▶ **WHAT THE TASK ASKS**: Please write out every line of text in the material below word for word, leaving the pictures out of your answer.
BEGIN PROVIDED RECORDS
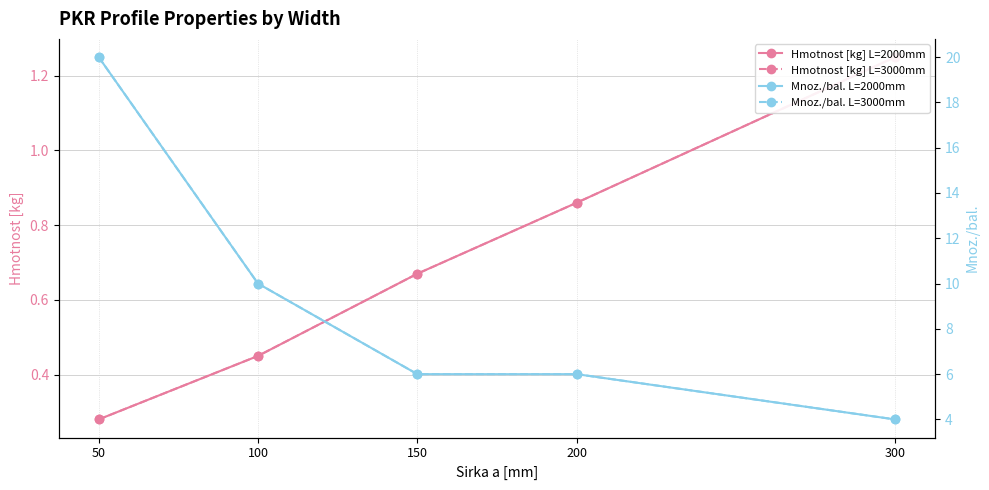

What is the sum of the Mnoz./bal. L=2000mm values at 200 and 300?

10.0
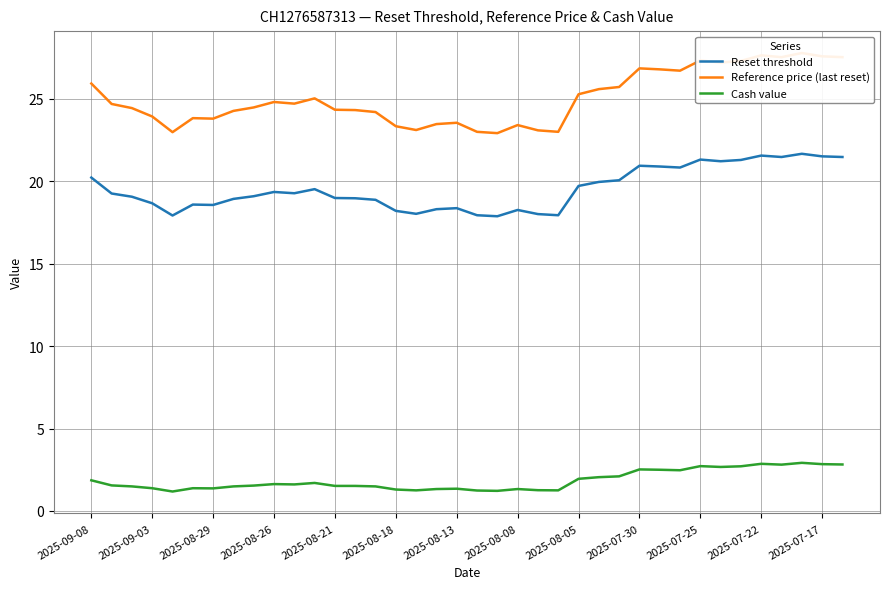

Which series has the largest total across all categories?

Reference price (last reset)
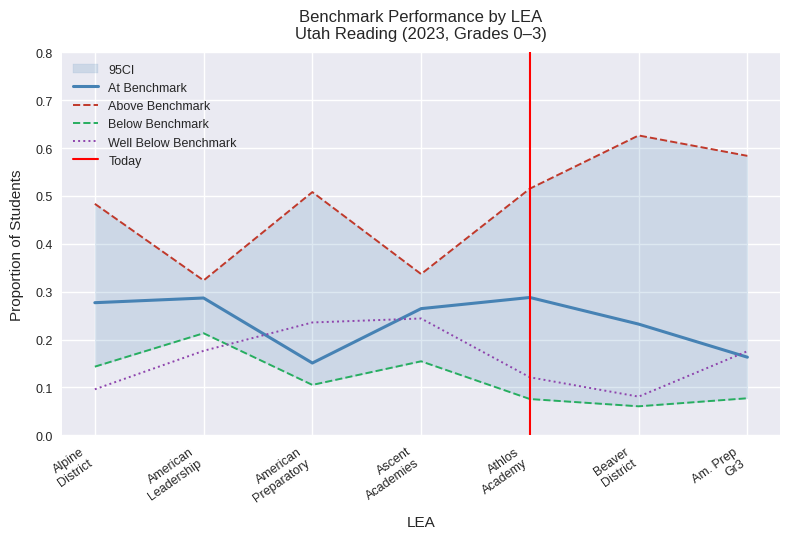

What is the label of the 1st point from the left?

Alpine District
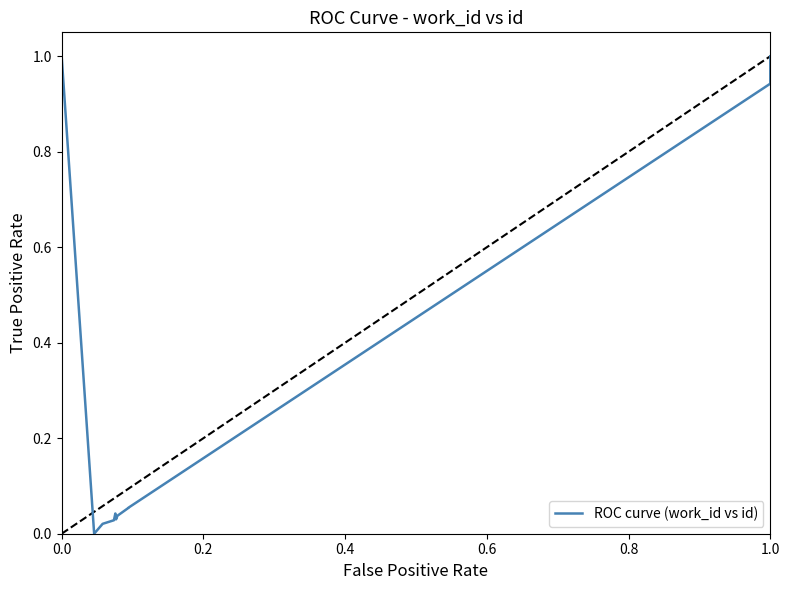

How many lines are shown in the chart?

1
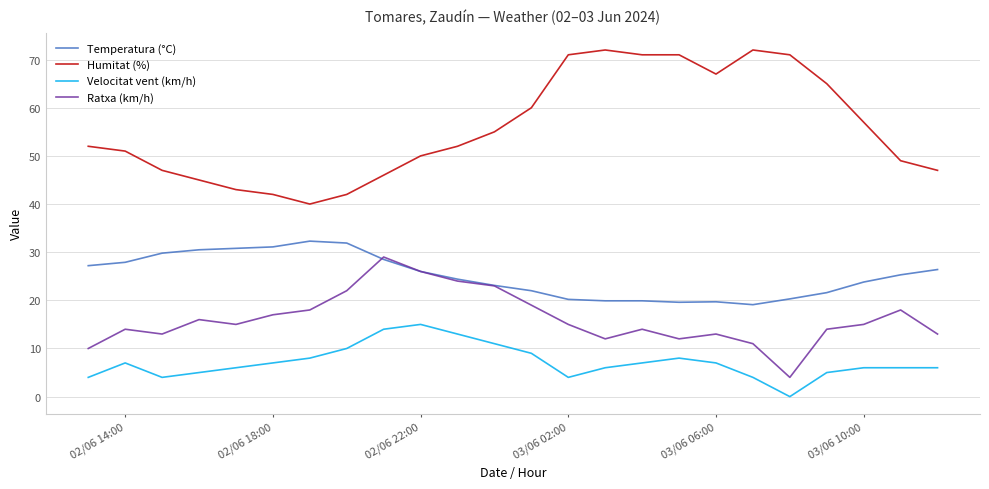

Which series has the largest total across all categories?

Humitat (%)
END PROVIDED RECORDS
▶ **SOLUTION TO THE PROBLEM**:
What is the sum of the Mnoz./bal. L=2000mm values at 200 and 300?

10.0

Which series has the largest total across all categories?

Reference price (last reset)

What is the label of the 1st point from the left?

Alpine District

How many lines are shown in the chart?

1

Which series has the largest total across all categories?

Humitat (%)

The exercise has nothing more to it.